→ Work to do: Copy out the text of every item below word for word, and leave the pictures out of your answer.

[Start of Data for this task]

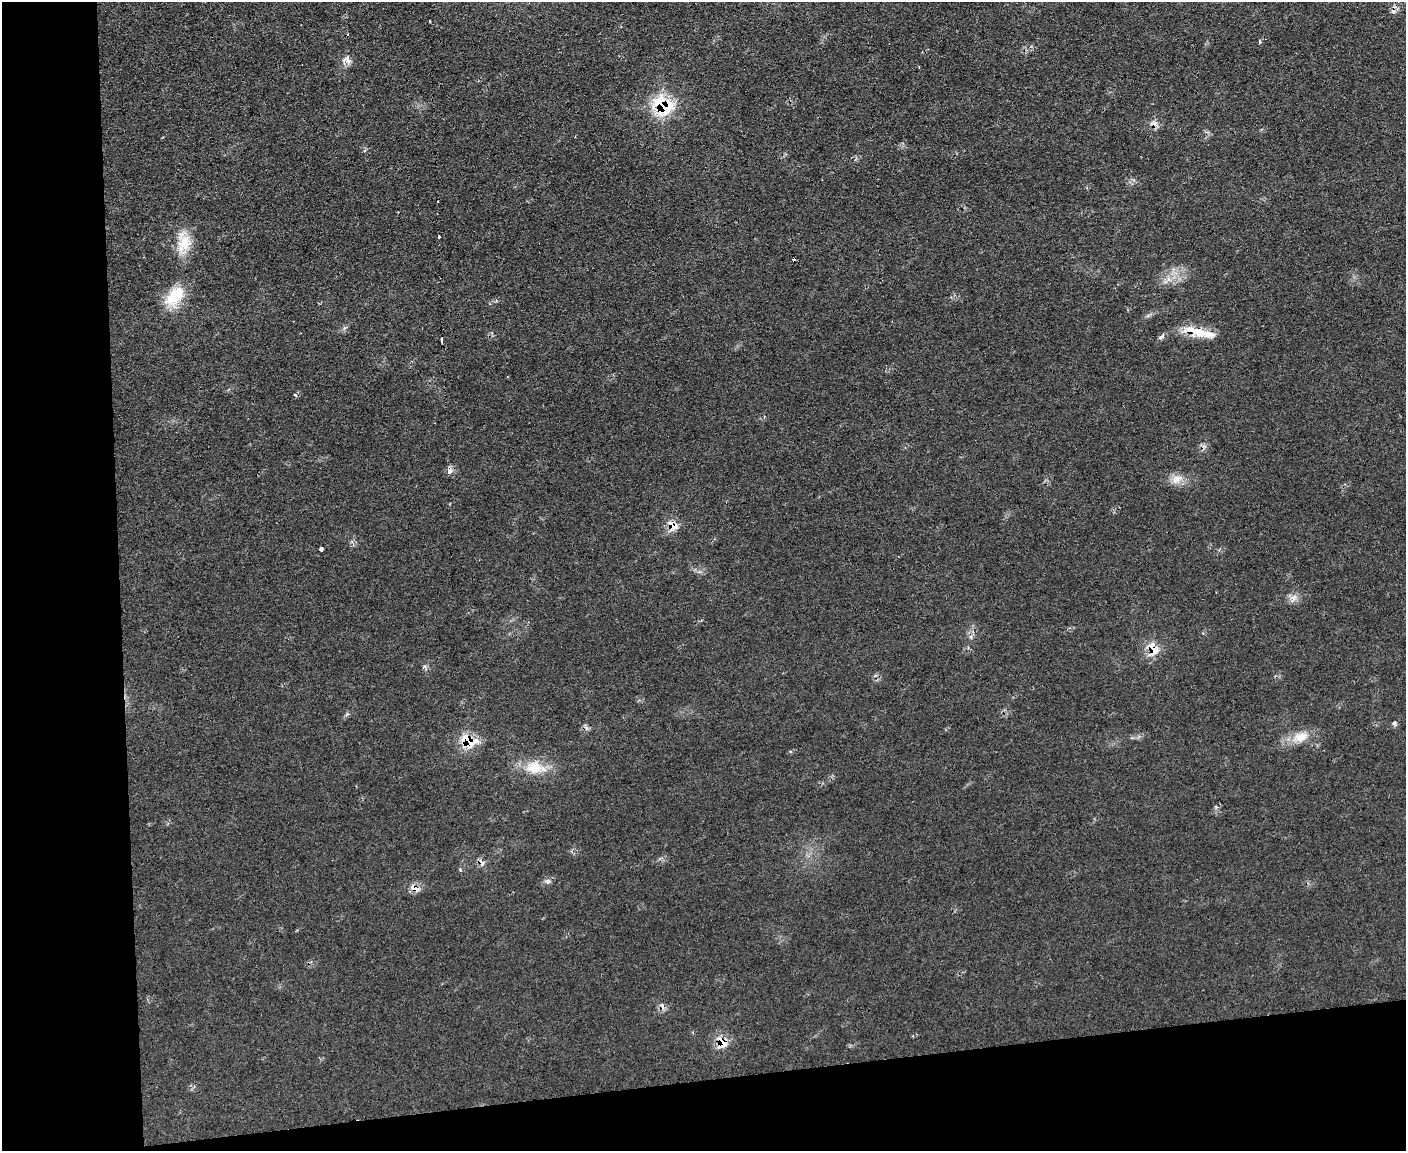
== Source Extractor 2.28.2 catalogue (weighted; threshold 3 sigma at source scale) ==
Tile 10 of 3 x 4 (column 1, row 4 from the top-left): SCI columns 234-1637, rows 1-1149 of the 4570 x 4596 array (HDU 1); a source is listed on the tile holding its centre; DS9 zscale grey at full resolution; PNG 1408 x 1153 px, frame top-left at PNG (2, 2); no overlay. Shown black and unused: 15% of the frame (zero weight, under 2 of 3 exposures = <1% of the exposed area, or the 3 px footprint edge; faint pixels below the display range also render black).
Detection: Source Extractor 2.28.2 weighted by HDU 2 'WHT'; one run over the whole footprint, this tile lists its part. Background 0.0564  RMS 0.0088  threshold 0.0394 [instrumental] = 3 sigma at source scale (4.5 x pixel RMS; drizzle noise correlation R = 1.50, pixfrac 1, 0.05/0.05 arcsec/px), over >= 5 px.
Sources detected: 30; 2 cosmic-ray / hot-pixel residue — not listed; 1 inside a brighter listed object's ellipse — not listed separately; the other 27 listed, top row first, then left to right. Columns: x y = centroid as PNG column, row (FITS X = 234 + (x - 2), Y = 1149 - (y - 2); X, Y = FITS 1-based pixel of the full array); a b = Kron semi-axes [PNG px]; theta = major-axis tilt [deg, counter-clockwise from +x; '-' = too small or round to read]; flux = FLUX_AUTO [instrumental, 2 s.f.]
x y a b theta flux
430 21 3 2 - 1.1
1260 41 5 3 - 1.2
348 59 9 7 -58 5.4
663 106 21 17 -38 53
438 236 3 3 - 22
184 243 32 18 87 21
175 296 31 18 49 26
1193 331 34 10 -7 19
1161 337 9 4 53 2.1
442 341 6 3 -86 4.7
295 395 5 4 - 1.2
449 470 5 4 - 10
1177 479 16 10 22 8.7
673 526 15 11 -62 9.6
322 549 4 3 - 12
1294 597 10 4 13 3.2
1153 649 18 13 -61 15
347 714 6 5 - 1.5
1394 723 6 5 - 2.1
1301 737 23 13 20 15
469 741 19 14 -20 25
535 767 30 18 -9 22
483 863 8 4 68 2.2
460 869 5 3 - 0.86
548 881 8 5 -26 2.2
414 888 10 7 -24 8
722 1042 15 10 -51 12
Overlapping masked pixels (flux is a lower limit): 8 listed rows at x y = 663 106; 1193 331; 449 470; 673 526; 1153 649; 469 741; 414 888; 722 1042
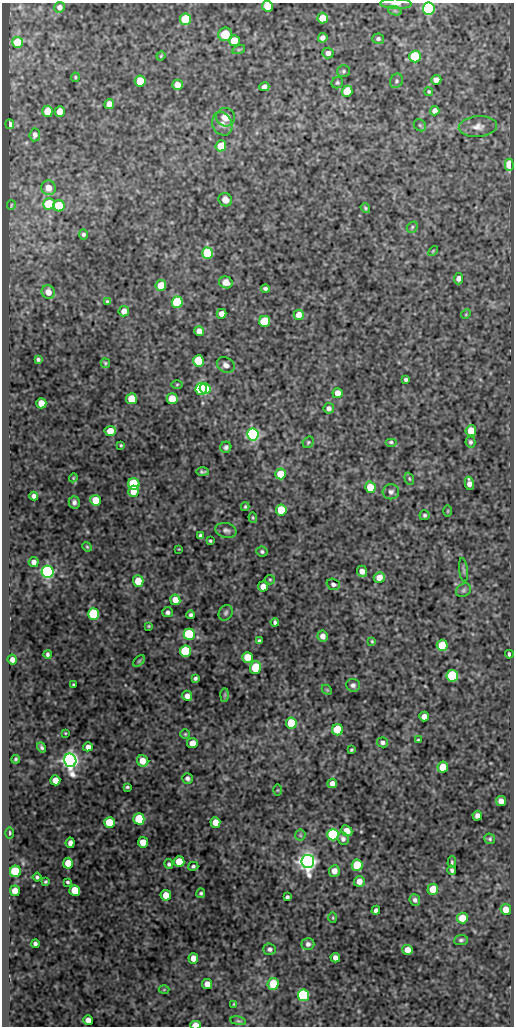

[End of Data for this task]

→ Written response:
== Source Extractor 2.28.2 catalogue (weighted; threshold 3 sigma at source scale) ==
Tile 10 of 3 x 4 (column 1, row 4 from the top-left): SCI columns 234-1637, rows 1-1149 of the 4570 x 4596 array (HDU 1); a source is listed on the tile holding its centre; DS9 zscale grey at full resolution; PNG 1408 x 1153 px, frame top-left at PNG (2, 2); no overlay. Shown black and unused: 15% of the frame (zero weight, under 2 of 3 exposures = <1% of the exposed area, or the 3 px footprint edge; faint pixels below the display range also render black).
Detection: Source Extractor 2.28.2 weighted by HDU 2 'WHT'; one run over the whole footprint, this tile lists its part. Background 0.0564  RMS 0.0088  threshold 0.0394 [instrumental] = 3 sigma at source scale (4.5 x pixel RMS; drizzle noise correlation R = 1.50, pixfrac 1, 0.05/0.05 arcsec/px), over >= 5 px.
Sources detected: 30; 2 cosmic-ray / hot-pixel residue — not listed; 1 inside a brighter listed object's ellipse — not listed separately; the other 27 listed, top row first, then left to right. Columns: x y = centroid as PNG column, row (FITS X = 234 + (x - 2), Y = 1149 - (y - 2); X, Y = FITS 1-based pixel of the full array); a b = Kron semi-axes [PNG px]; theta = major-axis tilt [deg, counter-clockwise from +x; '-' = too small or round to read]; flux = FLUX_AUTO [instrumental, 2 s.f.]
x y a b theta flux
430 21 3 2 - 1.1
1260 41 5 3 - 1.2
348 59 9 7 -58 5.4
663 106 21 17 -38 53
438 236 3 3 - 22
184 243 32 18 87 21
175 296 31 18 49 26
1193 331 34 10 -7 19
1161 337 9 4 53 2.1
442 341 6 3 -86 4.7
295 395 5 4 - 1.2
449 470 5 4 - 10
1177 479 16 10 22 8.7
673 526 15 11 -62 9.6
322 549 4 3 - 12
1294 597 10 4 13 3.2
1153 649 18 13 -61 15
347 714 6 5 - 1.5
1394 723 6 5 - 2.1
1301 737 23 13 20 15
469 741 19 14 -20 25
535 767 30 18 -9 22
483 863 8 4 68 2.2
460 869 5 3 - 0.86
548 881 8 5 -26 2.2
414 888 10 7 -24 8
722 1042 15 10 -51 12
Overlapping masked pixels (flux is a lower limit): 8 listed rows at x y = 663 106; 1193 331; 449 470; 673 526; 1153 649; 469 741; 414 888; 722 1042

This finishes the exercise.